In the records that follow, count each line where the string "being" occurs. Provide the total and no other text.

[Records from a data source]
/---
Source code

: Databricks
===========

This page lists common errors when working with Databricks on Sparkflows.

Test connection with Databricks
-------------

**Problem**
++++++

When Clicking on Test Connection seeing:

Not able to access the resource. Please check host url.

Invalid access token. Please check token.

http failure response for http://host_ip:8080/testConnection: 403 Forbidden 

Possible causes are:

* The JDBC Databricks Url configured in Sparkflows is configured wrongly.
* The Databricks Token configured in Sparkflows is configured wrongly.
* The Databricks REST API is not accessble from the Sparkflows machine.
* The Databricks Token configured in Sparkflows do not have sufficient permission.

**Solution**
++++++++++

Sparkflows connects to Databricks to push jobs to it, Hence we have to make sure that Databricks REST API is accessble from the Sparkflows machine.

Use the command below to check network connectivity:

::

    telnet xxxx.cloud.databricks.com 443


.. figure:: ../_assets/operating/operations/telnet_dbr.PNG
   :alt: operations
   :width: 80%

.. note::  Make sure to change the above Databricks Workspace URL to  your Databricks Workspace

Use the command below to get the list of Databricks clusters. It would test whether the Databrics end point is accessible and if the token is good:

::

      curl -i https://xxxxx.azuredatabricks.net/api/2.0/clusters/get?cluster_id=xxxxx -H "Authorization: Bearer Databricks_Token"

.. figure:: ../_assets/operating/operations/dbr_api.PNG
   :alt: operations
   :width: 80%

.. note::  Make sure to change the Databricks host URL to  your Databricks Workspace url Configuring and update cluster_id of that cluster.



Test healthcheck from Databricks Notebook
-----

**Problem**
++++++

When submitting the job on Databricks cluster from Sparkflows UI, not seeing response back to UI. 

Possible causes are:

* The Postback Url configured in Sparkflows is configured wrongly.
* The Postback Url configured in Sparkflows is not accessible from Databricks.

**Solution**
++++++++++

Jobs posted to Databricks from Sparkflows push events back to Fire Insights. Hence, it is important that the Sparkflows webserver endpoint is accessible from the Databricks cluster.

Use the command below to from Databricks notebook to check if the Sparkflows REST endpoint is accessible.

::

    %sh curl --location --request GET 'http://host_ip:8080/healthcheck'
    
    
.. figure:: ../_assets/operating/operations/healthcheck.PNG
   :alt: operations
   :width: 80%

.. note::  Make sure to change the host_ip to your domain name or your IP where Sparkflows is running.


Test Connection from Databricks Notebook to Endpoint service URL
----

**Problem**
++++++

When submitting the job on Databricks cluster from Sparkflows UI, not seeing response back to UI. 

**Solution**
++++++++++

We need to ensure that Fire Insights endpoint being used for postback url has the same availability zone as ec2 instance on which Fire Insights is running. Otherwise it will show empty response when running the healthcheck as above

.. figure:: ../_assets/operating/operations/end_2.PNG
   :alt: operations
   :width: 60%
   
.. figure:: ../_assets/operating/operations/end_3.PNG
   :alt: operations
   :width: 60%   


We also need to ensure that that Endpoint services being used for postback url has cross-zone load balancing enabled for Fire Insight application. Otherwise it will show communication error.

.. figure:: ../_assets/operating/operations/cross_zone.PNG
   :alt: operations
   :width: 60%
\---
/---
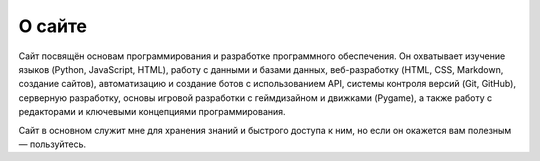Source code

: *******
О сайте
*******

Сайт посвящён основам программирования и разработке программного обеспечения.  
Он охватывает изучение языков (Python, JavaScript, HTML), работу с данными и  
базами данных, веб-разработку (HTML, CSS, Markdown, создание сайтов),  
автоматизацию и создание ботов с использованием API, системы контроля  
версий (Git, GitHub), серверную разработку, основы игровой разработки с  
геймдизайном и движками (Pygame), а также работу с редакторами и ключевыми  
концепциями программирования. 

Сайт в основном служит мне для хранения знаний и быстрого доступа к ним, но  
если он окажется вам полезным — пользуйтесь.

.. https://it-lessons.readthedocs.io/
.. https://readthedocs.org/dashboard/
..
\---
/---
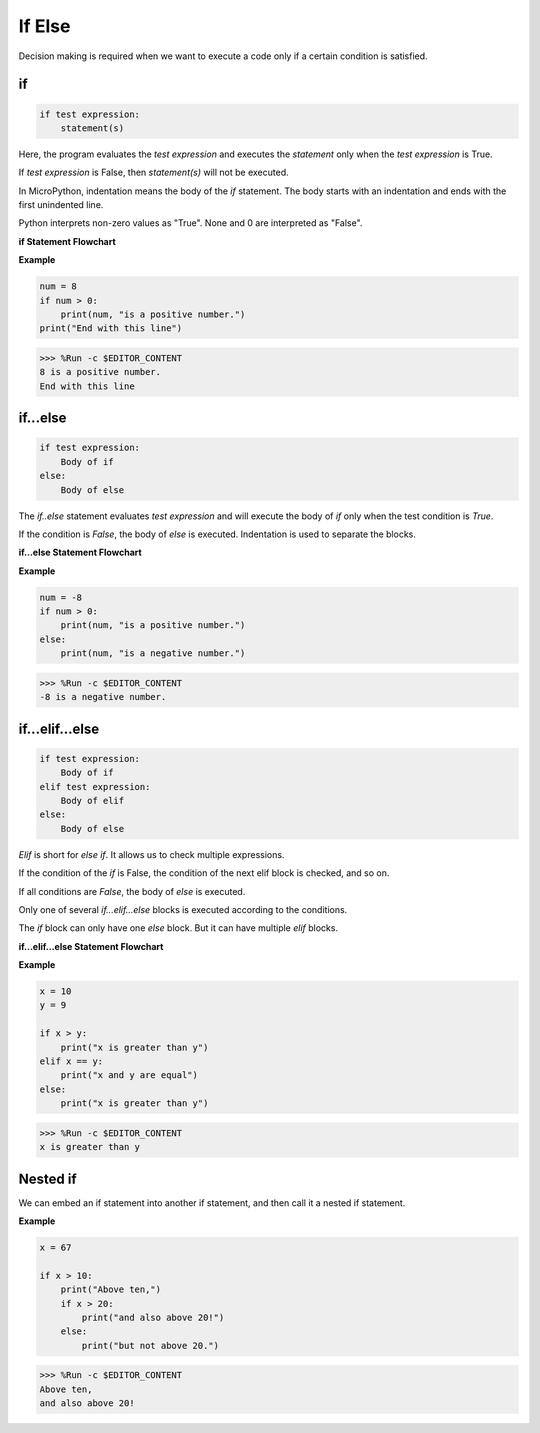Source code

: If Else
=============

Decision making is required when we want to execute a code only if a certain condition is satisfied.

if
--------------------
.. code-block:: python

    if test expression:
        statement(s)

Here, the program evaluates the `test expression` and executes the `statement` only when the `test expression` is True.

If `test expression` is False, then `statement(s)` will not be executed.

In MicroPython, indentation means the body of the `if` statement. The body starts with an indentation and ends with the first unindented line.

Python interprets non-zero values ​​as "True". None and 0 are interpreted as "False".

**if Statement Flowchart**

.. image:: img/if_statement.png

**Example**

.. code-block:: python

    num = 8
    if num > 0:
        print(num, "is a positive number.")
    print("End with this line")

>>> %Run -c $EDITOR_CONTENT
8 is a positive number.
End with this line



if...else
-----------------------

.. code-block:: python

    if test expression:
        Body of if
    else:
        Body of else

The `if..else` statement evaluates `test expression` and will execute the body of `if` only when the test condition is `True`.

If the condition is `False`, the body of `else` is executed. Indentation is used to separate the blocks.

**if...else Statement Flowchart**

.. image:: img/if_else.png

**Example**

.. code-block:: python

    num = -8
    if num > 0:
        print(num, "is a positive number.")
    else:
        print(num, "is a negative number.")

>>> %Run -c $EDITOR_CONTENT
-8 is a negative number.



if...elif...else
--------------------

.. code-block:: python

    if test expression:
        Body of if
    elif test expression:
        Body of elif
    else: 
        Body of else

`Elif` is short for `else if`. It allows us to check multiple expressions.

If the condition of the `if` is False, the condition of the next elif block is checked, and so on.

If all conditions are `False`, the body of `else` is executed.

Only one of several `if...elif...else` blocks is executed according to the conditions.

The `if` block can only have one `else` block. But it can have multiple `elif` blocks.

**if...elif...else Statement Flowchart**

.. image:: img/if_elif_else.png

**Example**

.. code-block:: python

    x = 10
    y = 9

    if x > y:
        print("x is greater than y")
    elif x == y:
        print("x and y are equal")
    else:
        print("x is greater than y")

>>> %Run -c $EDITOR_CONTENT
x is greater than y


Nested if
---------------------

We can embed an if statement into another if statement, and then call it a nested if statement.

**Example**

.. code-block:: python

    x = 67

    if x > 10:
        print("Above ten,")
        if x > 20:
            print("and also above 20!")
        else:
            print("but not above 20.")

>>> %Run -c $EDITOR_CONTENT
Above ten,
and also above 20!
\---
EXERCISE ANSWER:
2